- Text excerpt:
---+---

Estimating the relative scarcity of 1933 Goudey cards

Collectors who have investigated the history of the iconic 1933 Goudey set know that its 240* cards came from ten sheets of 24* cards each. (The asterisks refer to the sixth sheet including the same card twice, giving it only 23 different cards and leaving the 1933 offering one card short of 240.) The fifth sheet in the set, which genuinely includes 24 different cards, is shown below.

A fair question to ask, particularly for collectors who chase scarcity, is whether the production runs for each of the ten sheets were at least roughly equal or if particular sheets might be more scarce than others.

Spoiler alert: Hobby lore points to the latter, and my work here should do the same. Depending on the extent to which you accept my approach and analysis, the results here may help quantify the relative scarcity of certain sheets where previously the understanding was more anecdotal.

---+---

- Supplied data:

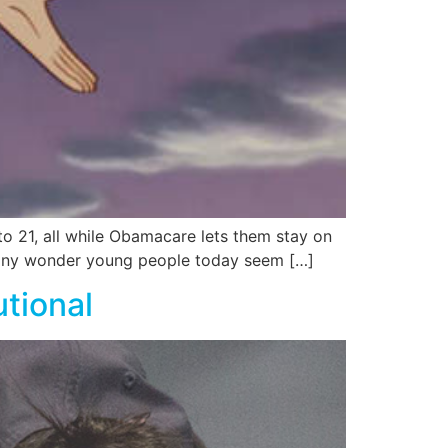
to 21, all while Obamacare lets them stay on
t any wonder young people today seem […]
tional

---+---

- Set of tasks:
a. In the Goudey card scarcity article, rewrite the stretch from "Collectors who have" through "is shown below.", replacing "iconic" with "celebrated".
b. Answer these questions using the Goudey card scarcity article.
(i) How many different cards does the sixth sheet include?
(ii) Which sheet is described as genuinely including 24 different cards?
(iii) Does hobby lore suggest equal production runs for each sheet, or that some sheets are scarcer than others?
c. Write what comes next in the Goudey card scarcity article, starting after its last sentence.
The material that comes after the text has no connection to it.

- Responses to the tasks:
a.
Collectors who have investigated the history of the celebrated 1933 Goudey set know that its 240* cards came from ten sheets of 24* cards each. (The asterisks refer to the sixth sheet including the same card twice, giving it only 23 different cards and leaving the 1933 offering one card short of 240.) The fifth sheet in the set, which genuinely includes 24 different cards, is shown below.

b.
(i) 23
(ii) The fifth sheet
(iii) That some sheets are scarcer than others

c.
PSA population totals by sheet

The first numbers we’ll look at are the total PSA population counts by sheet. My data here come from January 23, 2019, and exclude copyright cards, qualifiers and “+” counts. The exclusions kept the math easy for me and have no material impact on the overall analysis.

While this graph falls into the category of “nice to know” (at least depending who you are), we cannot regard it as an indicator of relative scarcity. Though there are many reasons why not, the main one I’ll call out is that Hall of Famers get sent for grading far more than commons.

For example, Sheet 3 includes the set’s first card of Lou Gehrig. I bet you can guess which one it is from the graph. Sheet 3 includes numerous other Hall of Famers such as Eddie Collins, Mickey Cochrane, and Joe Cronin. While you probably can’t pick out exactly which bars are theirs, I suspect you can pick out a good 15 or so that aren’t.

The lesson here is that the total population of any given sheet is significantly influenced by the players represented on that sheet. Going back to our original graph, again absent other information, could it be that the bar for Sheet 3 is taller than the other sheets because the production run was actually larger, or might the difference simply be Lou Gehrig and other Hall of Famers?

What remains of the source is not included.